Libya has been in a "very fragile" state of security for a while, and the U.S. and international community failed in paying the country consistent and adequate attention so that it would grow stronger since the killing of its longtime dictator Moammar Gadhafi in October 2011.
That's according to Fran Townsend, a former Homeland Security adviser to President George W. Bush and current CNN contributor who spoke Wednesday morning in the wake of the death of J. Christopher Stevens, the U.S. ambassador to Libya. Stevens was killed in an attack on a diplomatic facility in Benghazi on Tuesday.
Libya "really needs the attention and support of the international community," Townsend said. "Unfortunately it will now get the attention it needed before this tragedy."
"I think we [the United States] have supported the freedom movement [throughout the region], especially in Libya," Townsend said. "We supported the strikes. We were a part of the effort by NATO. But it's not enough, right? It's not enough to help people actually get their freedom, overthrow a government. You're going to have to come in behind them and help them as a fledgling democracy."
"The first indication of a working democracy if that it can protect its own people. And Libya is struggling. I was there. To take in the military elements, the ministry of interior and border guards [are] trying to get the equipment they need. And the attention of the international community, quite frankly, has turned elsewhere.
"There are hot spots in Syria," she said. "There are hot spots around the world where we're engaged. Our attention with the Iran nuclear program and everyone has said Libya fell off people's attention.
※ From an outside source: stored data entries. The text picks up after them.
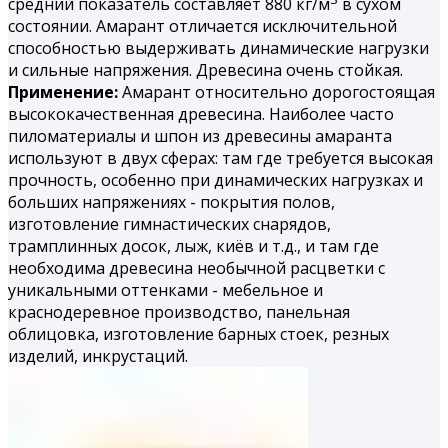
средний показатель составляет 880 кг/м
в сухом
состоянии. Амарант отличается исключительной
способностью выдерживать динамические нагрузки
и сильные напряжения. Древесина очень стойкая.
Применение:
Амарант относительно дорогостоящая
высококачественная древесина. Наиболее часто
пиломатериалы и шпон из древесины амаранта
используют в двух сферах: там где требуется высокая
прочность, особенно при динамических нагрузках и
больших напряжениях - покрытия полов,
изготовление гимнастических снарядов,
трамплинных досок, лыж, киёв и т.д., и там где
необходима древесина необычной расцветки с
уникальными оттенками - мебельное и
краснодеревное производство, панельная
облицовка, изготовление барных стоек, резных
изделий, инкрустаций.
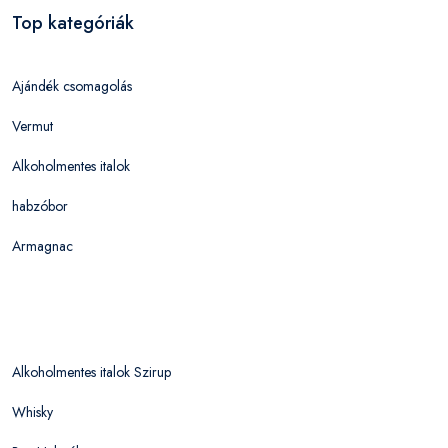
Top kategóriák
Ajándék csomagolás
Vermut
Alkoholmentes italok
habzóbor
Armagnac
Alkoholmentes italok Szirup
Whisky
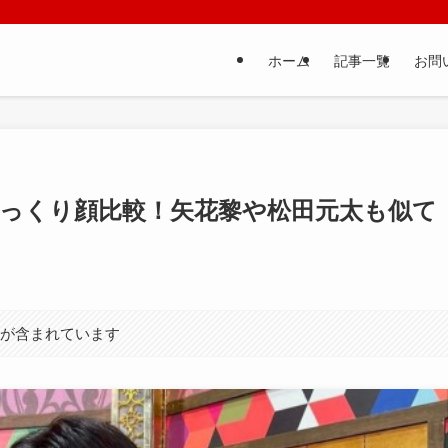
ホーム
記事一覧
お問
っくり顔比較！矢花黎や松田元太も似て
）が含まれています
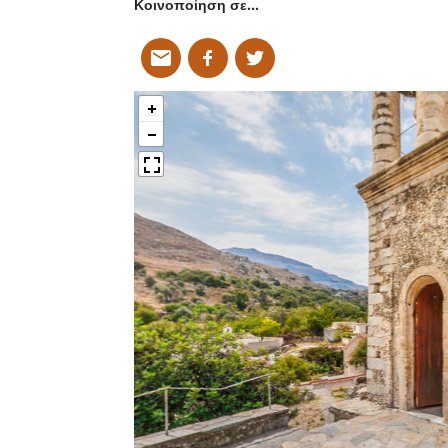
Κοινοποίηση σε…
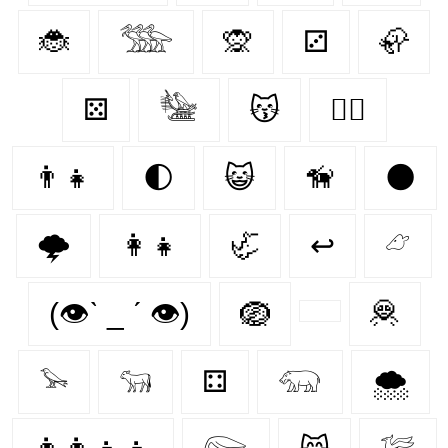
🐞
𓅢
🙊
⚂
🦣
⚄
𓅋
😽
🐕‍🦺
👨‍👧
🌓
😺
🦮
🌑
🌩️
👩‍👧
🦏
↩
𓃿
(👁ˋ _ ˊ 👁)
🪺
🦧
𓅩
𓃔
⚃
𓃯
🌨️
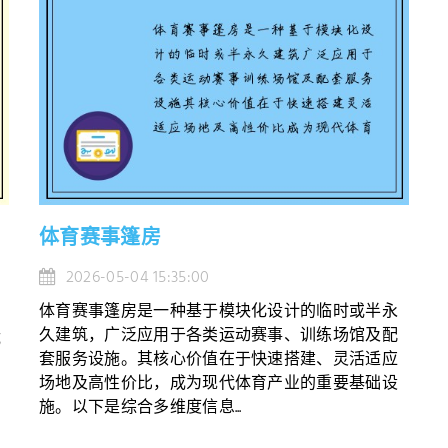
体育赛事篷房
2026-05-04 15:35:00
体育赛事篷房是一种基于模块化设计的临时或半永
久建筑，广泛应用于各类运动赛事、训练场馆及配
成
套服务设施。其核心价值在于快速搭建、灵活适应
场地及高性价比，成为现代体育产业的重要基础设
施。以下是综合多维度信息...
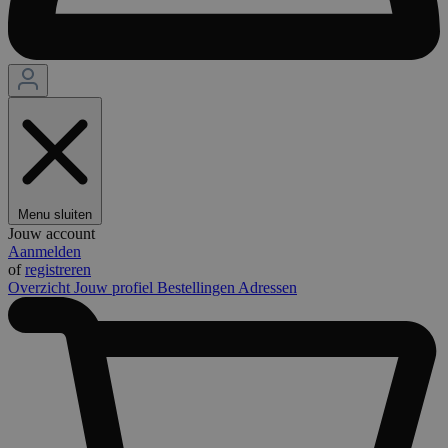
Menu sluiten
Jouw account
Aanmelden
of
registreren
Overzicht
Jouw profiel
Bestellingen
Adressen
And I must tell you, if we don't want to see these sorts of tragedies, we need to have a longer attention span and commit ourselves to helping fledgling democracies get up and running and be able to protect their own."
She counted Stevens as a friend and said she spent time with him just two weeks ago.
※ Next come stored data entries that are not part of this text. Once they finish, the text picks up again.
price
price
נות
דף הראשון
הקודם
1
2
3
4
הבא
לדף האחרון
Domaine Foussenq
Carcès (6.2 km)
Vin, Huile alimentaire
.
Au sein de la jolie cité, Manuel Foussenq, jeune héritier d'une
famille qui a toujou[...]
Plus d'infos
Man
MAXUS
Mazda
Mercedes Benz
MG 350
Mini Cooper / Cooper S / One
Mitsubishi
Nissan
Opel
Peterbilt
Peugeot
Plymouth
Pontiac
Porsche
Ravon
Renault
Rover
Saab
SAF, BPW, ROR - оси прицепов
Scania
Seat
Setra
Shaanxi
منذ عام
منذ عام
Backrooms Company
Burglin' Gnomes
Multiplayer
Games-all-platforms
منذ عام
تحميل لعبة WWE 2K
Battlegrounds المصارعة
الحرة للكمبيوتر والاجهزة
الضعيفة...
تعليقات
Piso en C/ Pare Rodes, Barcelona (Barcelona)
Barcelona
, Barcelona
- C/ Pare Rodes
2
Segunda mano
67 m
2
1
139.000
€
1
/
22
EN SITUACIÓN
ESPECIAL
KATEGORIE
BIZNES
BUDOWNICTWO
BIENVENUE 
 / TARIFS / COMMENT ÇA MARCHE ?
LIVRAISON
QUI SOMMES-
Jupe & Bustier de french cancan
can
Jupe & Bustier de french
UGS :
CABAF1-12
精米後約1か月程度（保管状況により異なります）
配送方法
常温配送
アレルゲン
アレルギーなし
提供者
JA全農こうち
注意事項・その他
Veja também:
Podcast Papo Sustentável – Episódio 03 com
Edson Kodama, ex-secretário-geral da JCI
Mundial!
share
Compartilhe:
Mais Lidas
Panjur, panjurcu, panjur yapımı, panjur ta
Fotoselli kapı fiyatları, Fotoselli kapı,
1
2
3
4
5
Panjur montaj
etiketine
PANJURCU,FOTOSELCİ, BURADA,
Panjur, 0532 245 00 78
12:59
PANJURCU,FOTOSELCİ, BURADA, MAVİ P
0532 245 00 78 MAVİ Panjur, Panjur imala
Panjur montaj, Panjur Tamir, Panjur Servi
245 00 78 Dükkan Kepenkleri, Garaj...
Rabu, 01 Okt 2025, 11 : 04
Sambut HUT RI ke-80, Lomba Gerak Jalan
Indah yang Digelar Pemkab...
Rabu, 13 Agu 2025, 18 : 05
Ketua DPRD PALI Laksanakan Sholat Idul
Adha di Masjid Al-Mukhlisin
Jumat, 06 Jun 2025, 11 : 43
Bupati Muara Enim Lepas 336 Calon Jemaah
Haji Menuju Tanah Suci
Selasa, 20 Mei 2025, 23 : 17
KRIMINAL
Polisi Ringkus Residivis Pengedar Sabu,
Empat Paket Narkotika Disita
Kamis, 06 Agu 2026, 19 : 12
"I was in Tripoli on a business trip," she said. "He was not only a friend, but I think to give our viewers some context, Chris Stevens had a particular sort of affinity for Benghazi," she said. "He [was] in D.C. in 2007 when I was in the White House...He was there with me when I traveled to speak to Moammar Ghadafi. [Stevens] knew the rebels in Benghazi. He felt very comfortable there.
"This was not your typical starched shirt ambassador. This was a guy who was a real professional who rolled up his sleeves, who wanted to help the Libyans get the freedom that they have fought for. It's an extraordinary loss, not only for the State Department - and obviously Chris' family - but for the country."
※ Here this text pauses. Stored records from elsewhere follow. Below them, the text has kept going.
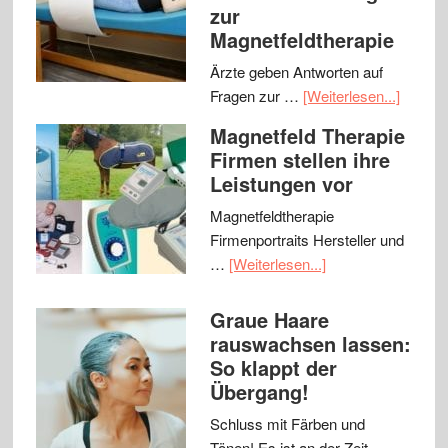
zur
Magnetfeldtherapie
Ärzte geben Antworten auf
Fragen zur …
[Weiterlesen...]
Magnetfeld Therapie
Firmen stellen ihre
Leistungen vor
Magnetfeldtherapie
Firmenportraits Hersteller und
…
[Weiterlesen...]
Graue Haare
rauswachsen lassen:
So klappt der
Übergang!
Schluss mit Färben und
Tönen! Es ist an der Zeit, …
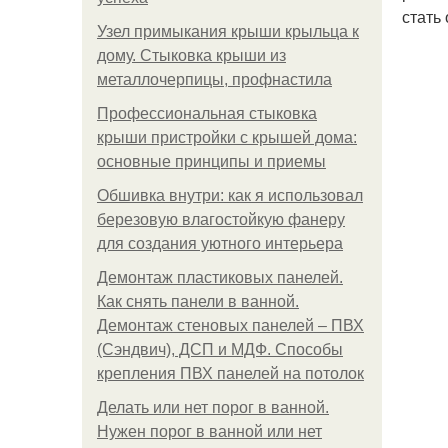
стать
Узел примыкания крыши крыльца к
дому. Стыковка крыши из
металлочерпицы, профнастила
Профессиональная стыковка
крыши пристройки с крышей дома:
основные принципы и приемы
Обшивка внутри: как я использовал
березовую влагостойкую фанеру
для создания уютного интерьера
Демонтаж пластиковых панелей.
Как снять панели в ванной.
Демонтаж стеновых панелей – ПВХ
(Сэндвич), ДСП и МДФ. Способы
крепления ПВХ панелей на потолок
Делать или нет порог в ванной.
Нужен порог в ванной или нет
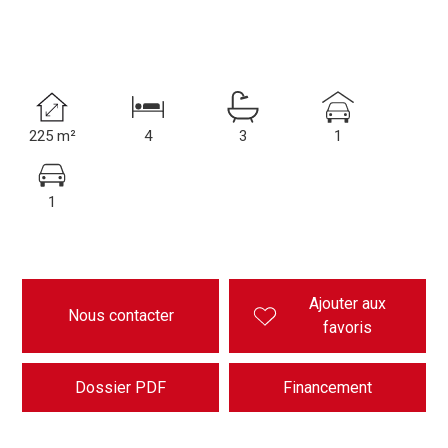
225 m²
4
3
1
1
Ajouter aux
Nous contacter
favoris
Dossier PDF
Financement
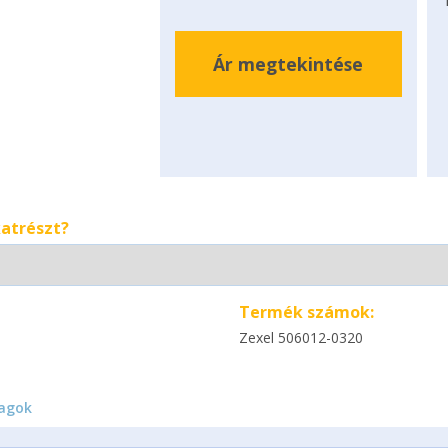
Ár megtekintése
katrészt?
Termék számok:
Zexel 506012-0320
agok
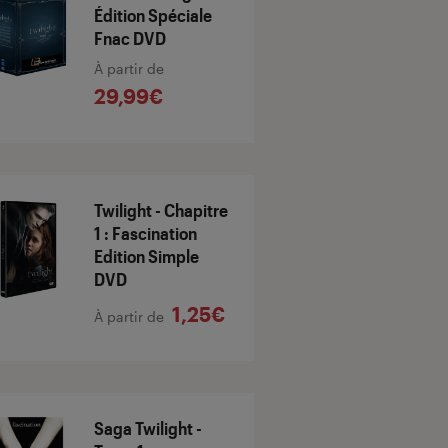
Édition Spéciale
Fnac DVD
À partir de
29,99€
Twilight - Chapitre
1 : Fascination
Edition Simple
DVD
1,25€
À partir de
Saga Twilight -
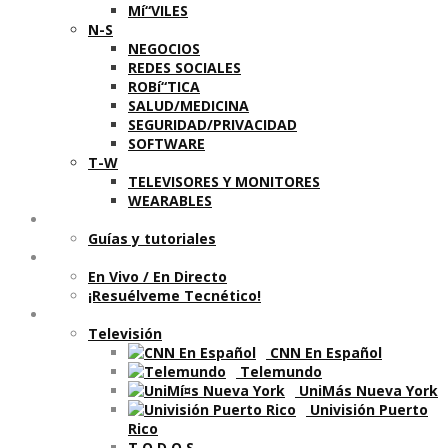
Mí“VILES
N-S
NEGOCIOS
REDES SOCIALES
ROBí“TICA
SALUD/MEDICINA
SEGURIDAD/PRIVACIDAD
SOFTWARE
T-W
TELEVISORES Y MONITORES
WEARABLES
Aprende
Guí­as y tutoriales
Shows
En Vivo / En Directo
¡Resuélveme Tecnético!
Segmentos en otros medios
Televisión
CNN En Español
Telemundo
UniMás Nueva York
Univisión Puerto
Rico
T O D O S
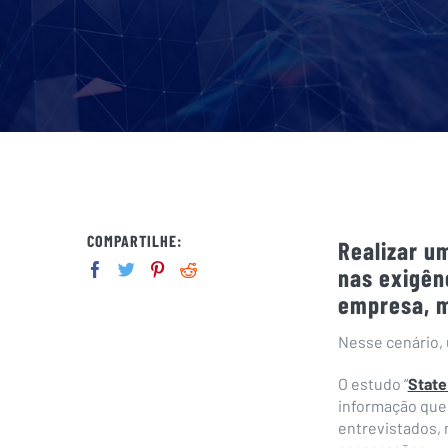
COMPARTILHE:
Realizar u
nas exigên
empresa, m
Nesse cenário,
O estudo “
State
informação que 
entrevistados, 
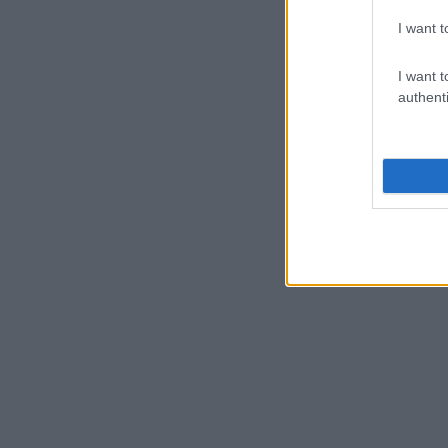
I want t
I want t
authenti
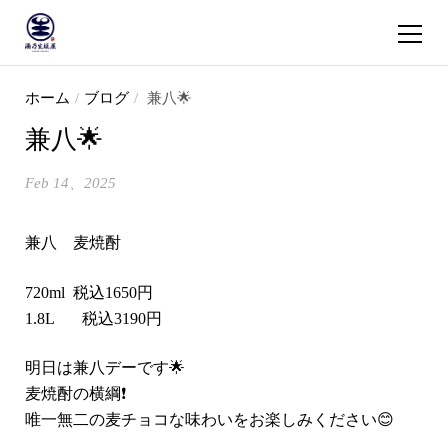
ショッピ
コンテンツへスキップ
ホーム
/
ブログ
/
兼八🌟
兼八🌟
Feb 14、2025
兼八 麦焼酎
720ml 税込1650円
1.8L 税込3190円
明日は兼八デーです🌟
麦焼酎の横綱❗️
唯一無二の麦チョコな味わいをお楽しみください😊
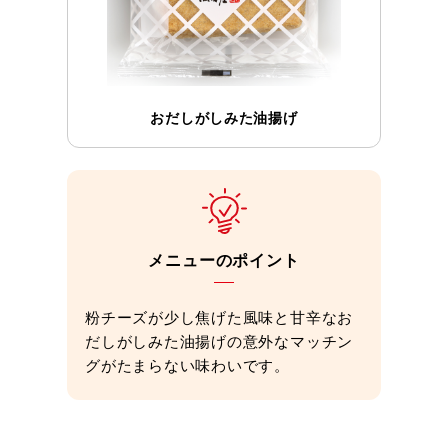
おだしがしみた油揚げ
メニューのポイント
粉チーズが少し焦げた風味と甘辛なお
だしがしみた油揚げの意外なマッチン
グがたまらない味わいです。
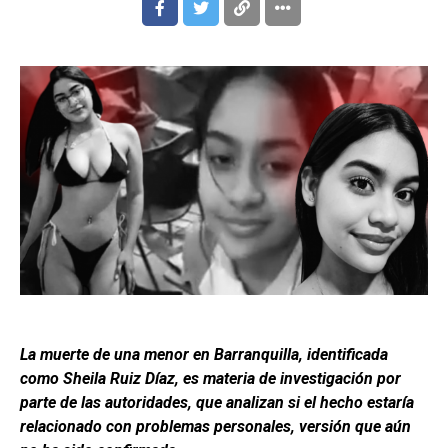
La muerte de una menor en Barranquilla, identificada
como Sheila Ruiz Díaz, es materia de investigación por
parte de las autoridades, que analizan si el hecho estaría
relacionado con problemas personales, versión que aún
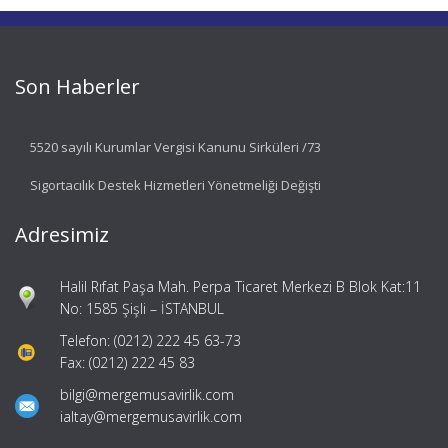
Son Haberler
5520 sayılı Kurumlar Vergisi Kanunu Sirküleri /73
Sigortacılık Destek Hizmetleri Yönetmeliği Değişti
Adresimiz
Halil Rıfat Paşa Mah. Perpa Ticaret Merkezi B Blok Kat:11
No: 1585 Şişli – İSTANBUL
Telefon: (0212) 222 45 63-73
Fax: (0212) 222 45 83
bilgi@mergemusavirlik.com
ialtay@mergemusavirlik.com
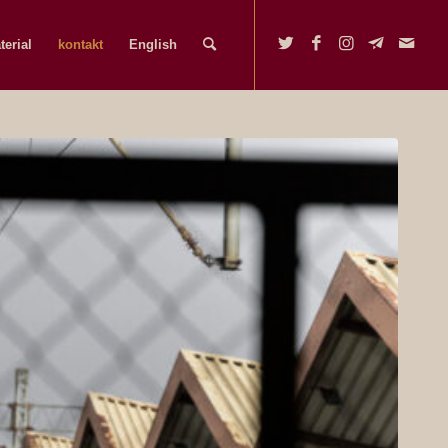
terial
kontakt
English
CNN asked, "By all accounts Chris Stevens was a very special man with a very special affinity to Libya. He was a key part in the American role over there over the last year and a half as the rapid changes were happening in the Arab Spring. What does his death then today signify to you?"
"You could tell in talking to people both in the Libyan government and at the U.S. Embassy that there have been real concerns," she answered.
Townsend said there is a city called Derna, east of Benghazi, where there's a growing extremist element.
"People [talked] to me about that while I was there, that this group - this al Qaeda, Islamist, extremist group - is gaining strength in numbers, and they were moving west."
Stevens offered to take Townsend to Benghazi. She couldn't go because she wasn't going to be in the country long enough, she said.
"I give him tremendous credit," she said. "He was willing to go there to talk to folks and to try to help them. But one individual alone, even with the Embassy staff - I don't want to misstate it - it's a terrific staff, very strong, who were very inspired by Chris Stevens' commitment to Libya. But it needs more. It needs a whole government approach.
"It's what we talked about in Iraq. You can't simply go in and break stuff and overthrow a government, pack up your stuff and go home and leave your diplomats there," she said. "You actually need to do more in terms of commitment of the international community to help build institutions."
Gadhafi, who was killed by Libyans, "didn't permit civil institutions," Townsend said. "He was an autocratic dictator and we knew that. So when he was overthrown, the new government was going to need long-term support," she said. "They have their own money from oil. They needed help building civil institutions."